→ Prompt
The answer should contain all of the data, retyped without any alteration.
☆ ☆ ☆ ☆
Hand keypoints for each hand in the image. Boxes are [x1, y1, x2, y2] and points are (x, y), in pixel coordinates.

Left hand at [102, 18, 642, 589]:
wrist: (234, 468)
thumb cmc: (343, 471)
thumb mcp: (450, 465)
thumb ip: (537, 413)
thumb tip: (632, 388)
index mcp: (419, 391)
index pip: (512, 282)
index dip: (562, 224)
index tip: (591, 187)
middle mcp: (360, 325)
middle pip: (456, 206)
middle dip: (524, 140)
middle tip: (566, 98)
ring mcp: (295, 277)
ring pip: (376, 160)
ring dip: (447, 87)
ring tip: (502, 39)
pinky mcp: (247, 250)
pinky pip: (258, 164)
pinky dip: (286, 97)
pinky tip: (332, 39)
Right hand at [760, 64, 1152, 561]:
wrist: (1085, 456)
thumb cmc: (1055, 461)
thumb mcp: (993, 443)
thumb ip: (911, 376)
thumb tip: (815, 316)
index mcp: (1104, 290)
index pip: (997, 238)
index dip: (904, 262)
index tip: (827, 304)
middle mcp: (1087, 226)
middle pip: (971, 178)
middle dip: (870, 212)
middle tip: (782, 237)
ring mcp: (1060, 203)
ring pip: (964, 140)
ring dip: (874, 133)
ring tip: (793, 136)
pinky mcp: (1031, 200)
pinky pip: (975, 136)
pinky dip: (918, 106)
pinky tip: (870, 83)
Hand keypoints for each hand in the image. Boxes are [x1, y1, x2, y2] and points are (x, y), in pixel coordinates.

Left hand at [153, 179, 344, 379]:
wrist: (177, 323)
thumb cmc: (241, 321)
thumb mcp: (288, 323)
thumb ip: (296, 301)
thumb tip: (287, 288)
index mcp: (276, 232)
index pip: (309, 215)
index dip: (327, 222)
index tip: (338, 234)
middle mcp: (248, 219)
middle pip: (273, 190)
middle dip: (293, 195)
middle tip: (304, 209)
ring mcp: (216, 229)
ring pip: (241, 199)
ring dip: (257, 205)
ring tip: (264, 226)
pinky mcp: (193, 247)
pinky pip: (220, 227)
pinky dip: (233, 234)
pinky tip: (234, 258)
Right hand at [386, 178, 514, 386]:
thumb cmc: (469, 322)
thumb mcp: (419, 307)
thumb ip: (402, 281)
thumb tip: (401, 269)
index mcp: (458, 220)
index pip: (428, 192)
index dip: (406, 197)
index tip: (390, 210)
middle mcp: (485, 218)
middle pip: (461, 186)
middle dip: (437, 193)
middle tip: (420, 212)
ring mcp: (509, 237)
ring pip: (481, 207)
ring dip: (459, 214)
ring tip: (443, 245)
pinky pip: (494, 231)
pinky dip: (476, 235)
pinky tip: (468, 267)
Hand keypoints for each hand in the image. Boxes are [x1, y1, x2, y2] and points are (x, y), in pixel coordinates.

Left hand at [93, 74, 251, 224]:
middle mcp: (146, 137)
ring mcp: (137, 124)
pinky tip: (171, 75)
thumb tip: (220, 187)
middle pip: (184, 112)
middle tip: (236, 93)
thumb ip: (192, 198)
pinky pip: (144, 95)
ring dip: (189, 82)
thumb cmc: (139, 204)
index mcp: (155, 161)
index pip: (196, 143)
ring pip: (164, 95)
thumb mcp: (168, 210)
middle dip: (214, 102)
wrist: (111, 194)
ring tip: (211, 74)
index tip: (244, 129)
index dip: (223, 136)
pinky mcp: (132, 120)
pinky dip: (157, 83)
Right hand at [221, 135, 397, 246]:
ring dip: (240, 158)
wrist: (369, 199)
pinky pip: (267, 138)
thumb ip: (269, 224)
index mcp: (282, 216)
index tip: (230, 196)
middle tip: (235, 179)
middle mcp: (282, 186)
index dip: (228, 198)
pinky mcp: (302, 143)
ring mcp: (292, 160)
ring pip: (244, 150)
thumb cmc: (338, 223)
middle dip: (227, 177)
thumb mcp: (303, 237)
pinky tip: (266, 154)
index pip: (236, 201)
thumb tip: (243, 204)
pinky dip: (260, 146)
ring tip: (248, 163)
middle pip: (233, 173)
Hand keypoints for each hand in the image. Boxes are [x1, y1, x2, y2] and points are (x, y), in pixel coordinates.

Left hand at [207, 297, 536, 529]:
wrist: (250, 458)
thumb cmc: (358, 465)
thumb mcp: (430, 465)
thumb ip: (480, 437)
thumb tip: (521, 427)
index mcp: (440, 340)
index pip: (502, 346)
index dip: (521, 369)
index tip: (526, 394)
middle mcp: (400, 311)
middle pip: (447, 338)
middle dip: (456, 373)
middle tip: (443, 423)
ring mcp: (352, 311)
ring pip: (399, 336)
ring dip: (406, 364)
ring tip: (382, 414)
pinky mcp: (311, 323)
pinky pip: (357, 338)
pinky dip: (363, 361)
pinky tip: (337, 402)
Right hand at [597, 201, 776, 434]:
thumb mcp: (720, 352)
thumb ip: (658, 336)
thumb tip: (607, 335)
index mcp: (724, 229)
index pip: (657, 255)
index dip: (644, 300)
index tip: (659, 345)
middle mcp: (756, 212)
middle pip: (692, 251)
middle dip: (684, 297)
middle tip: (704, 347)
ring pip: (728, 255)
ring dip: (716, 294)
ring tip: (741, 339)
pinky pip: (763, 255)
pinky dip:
☆ ☆ ☆ ☆
→ Response to the exercise
Hand keypoints for each hand in the image. Boxes are [x1, y1, x2, y2] and points are (x, y), in pixel coordinates.

Left hand at [102, 18, 642, 589]:
wrist: (234, 468)
thumb cmc: (343, 471)
thumb mcp: (450, 465)
thumb ip: (537, 413)
thumb tip: (632, 388)
index mcp: (419, 391)
index pip: (512, 282)
index dip: (562, 224)
index tip: (591, 187)
middle mcp: (360, 325)
middle pip: (456, 206)
middle dip: (524, 140)
middle tip: (566, 98)
ring mcp: (295, 277)
ring pip: (376, 160)
ring dip: (447, 87)
ring tip: (502, 39)
pinky mcp: (247, 250)
pinky pip: (258, 164)
pinky dip: (286, 97)
pinky tip: (332, 39)
Right hand at [760, 64, 1152, 561]:
wrist: (1085, 456)
thumb cmc: (1055, 461)
thumb mcp: (993, 443)
thumb ip: (911, 376)
thumb tip: (815, 316)
index mcp: (1104, 290)
index pip: (997, 238)
index dip: (904, 262)
index tip: (827, 304)
middle mcp: (1087, 226)
middle pip: (971, 178)
middle dip: (870, 212)
middle tip: (782, 237)
ring mcp: (1060, 203)
ring pip: (964, 140)
ring dip: (874, 133)
ring tip: (793, 136)
pinky mcp: (1031, 200)
pinky pip: (975, 136)
pinky dip: (918, 106)
pinky tip: (870, 83)
Hand keypoints for each hand in the image. Boxes are [x1, y1, x2, y2] and points are (x, y), in pixel coordinates.

Left hand at [153, 179, 344, 379]:
wrist: (177, 323)
thumb cmc: (241, 321)
thumb mcp: (288, 323)
thumb ip: (296, 301)
thumb tip: (287, 288)
index mcp: (276, 232)
index pip: (309, 215)
index dip: (327, 222)
index tip: (338, 234)
middle mcp: (248, 219)
middle pip: (273, 190)
middle dip: (293, 195)
middle tip: (304, 209)
ring mcp: (216, 229)
ring pip: (241, 199)
ring dip: (257, 205)
ring tip: (264, 226)
pinky mcp: (193, 247)
pinky pip: (220, 227)
pinky dip: (233, 234)
pinky tip: (234, 258)
Right hand at [386, 178, 514, 386]:
thumb cmc: (469, 322)
thumb mcp: (419, 307)
thumb ip: (402, 281)
thumb tip: (401, 269)
index mcp: (458, 220)
index pip: (428, 192)
index dip: (406, 197)
index tip: (390, 210)
middle mcp: (485, 218)
middle pip: (461, 186)
middle dip: (437, 193)
middle tip: (420, 212)
ring mcp: (509, 237)
ring pip: (481, 207)
ring dip: (459, 214)
ring tip: (443, 245)
pinky pip: (494, 231)
pinky dip: (476, 235)
pinky tip: (468, 267)
Hand keypoints for each hand in the image. Boxes are [x1, y1, x2, y2] and points are (x, y), in pixel coordinates.

Left hand at [93, 74, 251, 224]:
middle mcp: (146, 137)
ring mcp: (137, 124)
pinky tip: (171, 75)
thumb tip: (220, 187)
middle pip: (184, 112)
middle tip: (236, 93)
thumb ip: (192, 198)
pinky pip: (144, 95)
ring dip: (189, 82)
thumb cmc: (139, 204)
index mcp: (155, 161)
index pip: (196, 143)
ring pip: (164, 95)
thumb mcp: (168, 210)
middle dip: (214, 102)
wrist: (111, 194)
ring tip: (211, 74)
index tip: (244, 129)
index dip: (223, 136)
pinky mcp: (132, 120)
pinky dip: (157, 83)
Right hand at [221, 135, 397, 246]:
ring dip: (240, 158)
wrist: (369, 199)
pinky pip: (267, 138)
thumb ip: (269, 224)
index mcp: (282, 216)
index tip: (230, 196)
middle tip: (235, 179)
middle mcp: (282, 186)
index dip: (228, 198)
pinky mcp: (302, 143)
ring mcp: (292, 160)
ring pip: (244, 150)
thumb cmc: (338, 223)
middle dip: (227, 177)
thumb mcp: (303, 237)
pinky tip: (266, 154)
index pip: (236, 201)
thumb tip: (243, 204)
pinky dip: (260, 146)
ring tip: (248, 163)
middle pip: (233, 173)
Hand keypoints for each hand in the image. Boxes are [x1, y1, x2, y2] and points are (x, y), in pixel coordinates.

Left hand at [207, 297, 536, 529]:
wrist: (250, 458)
thumb cmc: (358, 465)
thumb mcp: (430, 465)
thumb ip: (480, 437)
thumb tip: (521, 427)
index mcp: (440, 340)
index pip: (502, 346)
index dip: (521, 369)
index tip: (526, 394)
middle mcp: (400, 311)
middle pip: (447, 338)
middle dip: (456, 373)
middle tip: (443, 423)
ring mcp: (352, 311)
ring pip: (399, 336)
ring dip: (406, 364)
ring tip: (382, 414)
pinky mcp: (311, 323)
pinky pip: (357, 338)
pinky dip: (363, 361)
pinky tip: (337, 402)
Right hand at [597, 201, 776, 434]:
thumb mcp: (720, 352)
thumb ip: (658, 336)
thumb tip: (607, 335)
index mcp: (724, 229)
index pip: (657, 255)
index dip: (644, 300)
index tip: (659, 345)
middle mcp: (756, 212)
middle pip: (692, 251)
middle dip: (684, 297)
middle tip: (704, 347)
ring pip: (728, 255)
ring dip: (716, 294)
ring tip: (741, 339)
pinky pip: (763, 255)
pinky dip:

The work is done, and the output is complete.